### ACTIVITY
Starting from the first line below, count the lines carrying the string "each" and answer with the count by itself.

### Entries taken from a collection
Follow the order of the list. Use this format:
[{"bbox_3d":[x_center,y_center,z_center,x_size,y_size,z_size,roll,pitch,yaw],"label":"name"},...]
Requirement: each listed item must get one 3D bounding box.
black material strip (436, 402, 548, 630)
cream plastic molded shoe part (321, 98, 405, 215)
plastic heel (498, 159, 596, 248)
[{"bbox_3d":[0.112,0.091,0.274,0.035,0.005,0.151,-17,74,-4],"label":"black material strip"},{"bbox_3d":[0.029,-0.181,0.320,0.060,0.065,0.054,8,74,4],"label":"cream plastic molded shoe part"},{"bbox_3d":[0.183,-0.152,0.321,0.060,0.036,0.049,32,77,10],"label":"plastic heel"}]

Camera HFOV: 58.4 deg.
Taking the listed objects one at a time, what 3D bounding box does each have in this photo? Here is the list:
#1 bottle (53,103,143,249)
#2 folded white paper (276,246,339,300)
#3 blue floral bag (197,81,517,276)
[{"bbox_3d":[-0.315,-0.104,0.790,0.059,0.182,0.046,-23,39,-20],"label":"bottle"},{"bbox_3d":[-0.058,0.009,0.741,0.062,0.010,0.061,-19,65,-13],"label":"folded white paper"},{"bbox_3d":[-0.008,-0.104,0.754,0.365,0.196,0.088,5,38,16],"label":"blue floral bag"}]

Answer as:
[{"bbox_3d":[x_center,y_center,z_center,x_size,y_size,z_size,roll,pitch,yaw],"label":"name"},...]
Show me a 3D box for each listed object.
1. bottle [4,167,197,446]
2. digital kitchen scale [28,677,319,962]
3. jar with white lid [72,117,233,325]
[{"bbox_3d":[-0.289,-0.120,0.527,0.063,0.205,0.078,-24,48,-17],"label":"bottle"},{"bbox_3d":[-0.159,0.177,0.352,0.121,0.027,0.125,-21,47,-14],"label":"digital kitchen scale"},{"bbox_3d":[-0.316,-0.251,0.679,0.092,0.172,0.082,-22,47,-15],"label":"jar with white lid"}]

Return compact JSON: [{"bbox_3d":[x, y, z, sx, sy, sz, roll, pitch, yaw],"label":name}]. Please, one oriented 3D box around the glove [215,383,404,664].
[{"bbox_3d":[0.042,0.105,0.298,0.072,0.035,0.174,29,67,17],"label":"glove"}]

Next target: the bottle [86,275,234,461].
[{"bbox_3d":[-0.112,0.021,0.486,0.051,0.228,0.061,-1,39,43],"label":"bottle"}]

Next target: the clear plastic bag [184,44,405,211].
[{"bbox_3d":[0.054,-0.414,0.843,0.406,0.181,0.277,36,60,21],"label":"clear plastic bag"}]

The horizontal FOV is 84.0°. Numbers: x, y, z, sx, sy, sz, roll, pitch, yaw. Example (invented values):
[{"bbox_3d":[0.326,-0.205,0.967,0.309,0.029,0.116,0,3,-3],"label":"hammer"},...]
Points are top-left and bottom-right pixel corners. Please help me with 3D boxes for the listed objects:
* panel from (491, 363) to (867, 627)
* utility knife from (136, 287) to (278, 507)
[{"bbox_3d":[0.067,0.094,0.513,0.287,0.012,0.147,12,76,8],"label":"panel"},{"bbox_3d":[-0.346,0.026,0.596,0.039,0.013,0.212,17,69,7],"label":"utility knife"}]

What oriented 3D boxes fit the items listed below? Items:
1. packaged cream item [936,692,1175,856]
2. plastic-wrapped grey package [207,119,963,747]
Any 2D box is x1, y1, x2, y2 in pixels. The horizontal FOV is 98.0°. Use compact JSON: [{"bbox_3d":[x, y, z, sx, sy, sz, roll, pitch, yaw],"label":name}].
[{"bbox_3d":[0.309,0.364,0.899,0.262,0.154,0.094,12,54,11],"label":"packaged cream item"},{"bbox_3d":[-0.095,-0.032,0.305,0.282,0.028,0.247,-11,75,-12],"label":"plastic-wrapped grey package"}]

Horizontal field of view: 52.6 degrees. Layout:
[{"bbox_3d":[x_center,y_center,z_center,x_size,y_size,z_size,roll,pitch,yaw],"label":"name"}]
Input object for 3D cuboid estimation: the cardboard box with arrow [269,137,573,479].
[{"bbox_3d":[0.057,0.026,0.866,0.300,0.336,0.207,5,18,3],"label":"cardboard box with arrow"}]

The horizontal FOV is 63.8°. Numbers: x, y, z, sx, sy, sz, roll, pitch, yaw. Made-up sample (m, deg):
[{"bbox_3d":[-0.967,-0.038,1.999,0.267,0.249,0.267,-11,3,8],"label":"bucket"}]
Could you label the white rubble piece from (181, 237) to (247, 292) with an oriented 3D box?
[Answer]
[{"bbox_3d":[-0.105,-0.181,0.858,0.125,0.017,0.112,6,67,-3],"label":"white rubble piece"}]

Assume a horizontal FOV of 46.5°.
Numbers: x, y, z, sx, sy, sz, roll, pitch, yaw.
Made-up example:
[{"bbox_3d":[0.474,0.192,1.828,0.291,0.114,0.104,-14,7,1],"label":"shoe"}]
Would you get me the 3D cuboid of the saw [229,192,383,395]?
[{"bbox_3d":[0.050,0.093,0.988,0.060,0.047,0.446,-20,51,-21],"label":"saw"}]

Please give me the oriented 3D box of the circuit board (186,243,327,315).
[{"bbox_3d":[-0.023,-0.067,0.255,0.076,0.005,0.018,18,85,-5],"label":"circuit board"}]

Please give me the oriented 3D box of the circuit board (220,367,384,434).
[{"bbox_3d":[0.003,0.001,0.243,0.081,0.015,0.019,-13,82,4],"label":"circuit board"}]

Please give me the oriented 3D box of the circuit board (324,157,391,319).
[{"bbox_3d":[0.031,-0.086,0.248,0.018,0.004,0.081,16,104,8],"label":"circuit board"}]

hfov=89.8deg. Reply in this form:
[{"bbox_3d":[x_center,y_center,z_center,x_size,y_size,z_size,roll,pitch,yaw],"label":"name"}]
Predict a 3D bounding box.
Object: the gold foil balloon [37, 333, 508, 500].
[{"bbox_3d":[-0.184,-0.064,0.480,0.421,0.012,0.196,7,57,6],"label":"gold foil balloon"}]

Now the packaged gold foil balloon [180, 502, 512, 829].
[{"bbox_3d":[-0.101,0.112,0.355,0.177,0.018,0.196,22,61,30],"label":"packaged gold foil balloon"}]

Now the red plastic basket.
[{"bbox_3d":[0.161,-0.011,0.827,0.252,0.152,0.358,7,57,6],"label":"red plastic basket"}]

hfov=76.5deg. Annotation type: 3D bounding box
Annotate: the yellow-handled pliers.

### RESPONSE TO THE EXERCISE
3